──────── RECORDS SUPPLIED
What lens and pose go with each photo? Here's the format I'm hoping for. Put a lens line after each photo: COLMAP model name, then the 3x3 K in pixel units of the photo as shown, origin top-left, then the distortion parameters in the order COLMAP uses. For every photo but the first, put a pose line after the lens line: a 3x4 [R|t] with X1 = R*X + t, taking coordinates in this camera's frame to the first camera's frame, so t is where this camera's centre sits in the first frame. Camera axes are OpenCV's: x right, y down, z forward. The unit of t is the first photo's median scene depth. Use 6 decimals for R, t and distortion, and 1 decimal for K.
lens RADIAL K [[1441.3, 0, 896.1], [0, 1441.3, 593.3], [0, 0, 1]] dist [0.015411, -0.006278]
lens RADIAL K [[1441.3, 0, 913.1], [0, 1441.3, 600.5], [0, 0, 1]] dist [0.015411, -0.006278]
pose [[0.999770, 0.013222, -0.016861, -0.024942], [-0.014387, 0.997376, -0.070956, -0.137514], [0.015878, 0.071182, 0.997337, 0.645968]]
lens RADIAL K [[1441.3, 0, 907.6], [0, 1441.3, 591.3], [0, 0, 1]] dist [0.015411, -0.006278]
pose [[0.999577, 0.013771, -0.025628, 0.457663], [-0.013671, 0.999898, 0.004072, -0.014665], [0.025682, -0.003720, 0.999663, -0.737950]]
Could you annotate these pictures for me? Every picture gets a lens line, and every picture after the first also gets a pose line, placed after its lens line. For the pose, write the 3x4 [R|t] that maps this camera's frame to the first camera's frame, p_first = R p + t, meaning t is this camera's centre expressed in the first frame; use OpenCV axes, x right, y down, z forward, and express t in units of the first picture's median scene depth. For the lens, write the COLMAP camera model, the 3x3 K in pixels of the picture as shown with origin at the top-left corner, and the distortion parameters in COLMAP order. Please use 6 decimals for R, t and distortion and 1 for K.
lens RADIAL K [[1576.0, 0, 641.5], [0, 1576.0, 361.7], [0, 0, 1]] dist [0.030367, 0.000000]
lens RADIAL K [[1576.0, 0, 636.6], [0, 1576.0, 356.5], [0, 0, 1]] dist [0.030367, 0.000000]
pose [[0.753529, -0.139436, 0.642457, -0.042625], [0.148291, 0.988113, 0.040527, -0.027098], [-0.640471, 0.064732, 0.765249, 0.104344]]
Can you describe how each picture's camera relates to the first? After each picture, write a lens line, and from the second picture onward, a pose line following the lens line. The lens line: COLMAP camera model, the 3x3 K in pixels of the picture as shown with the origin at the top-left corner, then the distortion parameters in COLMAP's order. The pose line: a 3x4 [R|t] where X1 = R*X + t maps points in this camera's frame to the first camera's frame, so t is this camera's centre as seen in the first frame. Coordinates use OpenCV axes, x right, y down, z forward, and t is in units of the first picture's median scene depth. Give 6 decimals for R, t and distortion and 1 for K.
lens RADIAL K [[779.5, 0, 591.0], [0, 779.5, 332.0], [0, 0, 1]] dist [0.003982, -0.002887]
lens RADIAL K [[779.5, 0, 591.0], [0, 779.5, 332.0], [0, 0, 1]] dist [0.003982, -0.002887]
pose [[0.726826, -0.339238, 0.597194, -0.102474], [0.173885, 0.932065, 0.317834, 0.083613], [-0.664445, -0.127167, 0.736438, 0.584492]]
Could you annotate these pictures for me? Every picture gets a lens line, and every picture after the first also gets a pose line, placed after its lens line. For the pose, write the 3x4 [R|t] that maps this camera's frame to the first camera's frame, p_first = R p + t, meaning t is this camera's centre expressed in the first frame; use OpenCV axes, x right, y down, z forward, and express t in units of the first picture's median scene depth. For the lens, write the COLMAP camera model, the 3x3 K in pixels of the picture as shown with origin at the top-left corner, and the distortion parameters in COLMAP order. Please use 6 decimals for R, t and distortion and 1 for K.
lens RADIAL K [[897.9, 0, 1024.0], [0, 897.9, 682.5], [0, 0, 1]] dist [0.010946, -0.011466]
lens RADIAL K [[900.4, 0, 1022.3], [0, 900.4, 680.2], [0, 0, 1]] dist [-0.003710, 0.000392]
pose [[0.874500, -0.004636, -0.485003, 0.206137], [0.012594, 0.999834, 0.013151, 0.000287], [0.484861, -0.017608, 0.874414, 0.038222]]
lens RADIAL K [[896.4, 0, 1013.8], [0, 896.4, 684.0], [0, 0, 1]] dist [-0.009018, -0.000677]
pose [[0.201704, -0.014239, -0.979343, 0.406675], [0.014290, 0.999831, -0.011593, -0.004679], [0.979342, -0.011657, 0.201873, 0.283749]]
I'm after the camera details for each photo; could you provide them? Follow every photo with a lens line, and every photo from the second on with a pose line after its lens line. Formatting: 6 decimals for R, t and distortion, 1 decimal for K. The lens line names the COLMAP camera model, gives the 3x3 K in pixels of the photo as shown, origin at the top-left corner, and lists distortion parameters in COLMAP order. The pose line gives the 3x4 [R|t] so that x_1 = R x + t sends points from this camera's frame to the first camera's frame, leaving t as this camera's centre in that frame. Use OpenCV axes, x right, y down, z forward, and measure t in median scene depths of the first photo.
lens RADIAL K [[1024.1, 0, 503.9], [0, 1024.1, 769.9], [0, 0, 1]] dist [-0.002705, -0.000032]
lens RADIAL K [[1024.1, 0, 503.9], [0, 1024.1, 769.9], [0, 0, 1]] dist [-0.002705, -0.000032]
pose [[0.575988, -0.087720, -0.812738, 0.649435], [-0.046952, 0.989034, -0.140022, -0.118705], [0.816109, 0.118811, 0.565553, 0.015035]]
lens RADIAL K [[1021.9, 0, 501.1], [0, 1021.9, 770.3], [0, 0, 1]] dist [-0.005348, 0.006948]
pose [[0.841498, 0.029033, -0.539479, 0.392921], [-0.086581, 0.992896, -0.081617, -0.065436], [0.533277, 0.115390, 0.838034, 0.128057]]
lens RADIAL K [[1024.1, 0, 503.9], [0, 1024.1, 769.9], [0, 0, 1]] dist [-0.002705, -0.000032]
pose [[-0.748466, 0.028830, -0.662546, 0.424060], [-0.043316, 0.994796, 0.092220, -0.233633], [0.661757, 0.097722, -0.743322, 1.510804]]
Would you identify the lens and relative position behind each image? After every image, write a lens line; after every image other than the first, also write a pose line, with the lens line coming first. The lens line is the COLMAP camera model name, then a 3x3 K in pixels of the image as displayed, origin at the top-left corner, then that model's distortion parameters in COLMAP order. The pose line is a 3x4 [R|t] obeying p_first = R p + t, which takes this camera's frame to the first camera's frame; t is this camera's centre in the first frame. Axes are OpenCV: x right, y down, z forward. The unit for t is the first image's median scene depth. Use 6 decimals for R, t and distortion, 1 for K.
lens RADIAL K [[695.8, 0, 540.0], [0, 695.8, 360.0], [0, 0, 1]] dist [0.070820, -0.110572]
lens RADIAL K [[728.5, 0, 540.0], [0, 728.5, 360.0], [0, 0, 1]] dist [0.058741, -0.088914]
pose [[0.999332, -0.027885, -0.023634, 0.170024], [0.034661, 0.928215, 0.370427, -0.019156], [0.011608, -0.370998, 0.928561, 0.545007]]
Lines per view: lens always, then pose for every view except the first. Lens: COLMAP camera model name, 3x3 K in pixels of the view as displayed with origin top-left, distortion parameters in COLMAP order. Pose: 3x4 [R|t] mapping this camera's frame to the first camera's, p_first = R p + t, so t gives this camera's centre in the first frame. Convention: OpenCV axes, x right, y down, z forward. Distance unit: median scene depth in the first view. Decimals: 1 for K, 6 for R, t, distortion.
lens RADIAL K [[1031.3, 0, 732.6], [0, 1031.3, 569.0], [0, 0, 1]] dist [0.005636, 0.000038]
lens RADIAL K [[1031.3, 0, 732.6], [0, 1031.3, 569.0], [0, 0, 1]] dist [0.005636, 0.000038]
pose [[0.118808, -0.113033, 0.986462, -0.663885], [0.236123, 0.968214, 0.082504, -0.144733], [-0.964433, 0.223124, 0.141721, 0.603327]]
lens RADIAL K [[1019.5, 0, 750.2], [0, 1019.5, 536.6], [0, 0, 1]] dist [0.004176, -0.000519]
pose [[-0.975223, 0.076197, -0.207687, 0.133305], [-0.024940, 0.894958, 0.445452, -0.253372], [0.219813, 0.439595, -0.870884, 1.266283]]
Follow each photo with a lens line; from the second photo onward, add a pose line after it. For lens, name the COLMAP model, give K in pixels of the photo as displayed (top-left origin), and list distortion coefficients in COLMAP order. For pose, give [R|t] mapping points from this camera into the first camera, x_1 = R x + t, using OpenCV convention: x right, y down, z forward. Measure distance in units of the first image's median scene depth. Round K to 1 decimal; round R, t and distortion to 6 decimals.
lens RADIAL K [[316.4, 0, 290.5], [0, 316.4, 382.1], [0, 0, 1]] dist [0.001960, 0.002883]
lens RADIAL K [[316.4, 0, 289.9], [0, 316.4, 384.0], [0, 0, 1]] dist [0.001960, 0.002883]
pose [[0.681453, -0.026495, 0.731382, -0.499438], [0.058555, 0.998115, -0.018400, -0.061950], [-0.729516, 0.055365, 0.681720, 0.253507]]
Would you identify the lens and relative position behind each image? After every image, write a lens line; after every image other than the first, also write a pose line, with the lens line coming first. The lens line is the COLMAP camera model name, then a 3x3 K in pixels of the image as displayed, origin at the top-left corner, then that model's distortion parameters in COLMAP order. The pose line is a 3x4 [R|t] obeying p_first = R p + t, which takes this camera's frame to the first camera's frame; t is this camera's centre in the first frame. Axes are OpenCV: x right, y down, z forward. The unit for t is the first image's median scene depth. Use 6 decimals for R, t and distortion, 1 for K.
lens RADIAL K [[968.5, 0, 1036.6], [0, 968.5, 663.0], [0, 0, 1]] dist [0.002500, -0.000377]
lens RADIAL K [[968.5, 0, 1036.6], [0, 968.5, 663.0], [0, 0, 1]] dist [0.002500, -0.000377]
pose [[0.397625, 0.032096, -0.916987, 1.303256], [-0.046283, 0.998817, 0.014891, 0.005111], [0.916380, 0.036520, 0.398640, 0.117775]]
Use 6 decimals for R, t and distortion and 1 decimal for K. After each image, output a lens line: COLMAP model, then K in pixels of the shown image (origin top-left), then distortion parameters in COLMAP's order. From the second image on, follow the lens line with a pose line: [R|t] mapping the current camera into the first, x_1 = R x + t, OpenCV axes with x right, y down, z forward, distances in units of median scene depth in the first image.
────────────────
▶ **REQUIREMENT**
Rewrite the lines starting at the one that contains "Lines per view: lens" and ending at the one that contains "dist [0.004176, -0.000519]", with "displayed" replaced by "shown" and everything else left unchanged.

▶ **RESULT BELOW**
Lines per view: lens always, then pose for every view except the first. Lens: COLMAP camera model name, 3x3 K in pixels of the view as shown with origin top-left, distortion parameters in COLMAP order. Pose: 3x4 [R|t] mapping this camera's frame to the first camera's, p_first = R p + t, so t gives this camera's centre in the first frame. Convention: OpenCV axes, x right, y down, z forward. Distance unit: median scene depth in the first view. Decimals: 1 for K, 6 for R, t, distortion.
lens RADIAL K [[1031.3, 0, 732.6], [0, 1031.3, 569.0], [0, 0, 1]] dist [0.005636, 0.000038]
lens RADIAL K [[1031.3, 0, 732.6], [0, 1031.3, 569.0], [0, 0, 1]] dist [0.005636, 0.000038]
pose [[0.118808, -0.113033, 0.986462, -0.663885], [0.236123, 0.968214, 0.082504, -0.144733], [-0.964433, 0.223124, 0.141721, 0.603327]]
lens RADIAL K [[1019.5, 0, 750.2], [0, 1019.5, 536.6], [0, 0, 1]] dist [0.004176, -0.000519]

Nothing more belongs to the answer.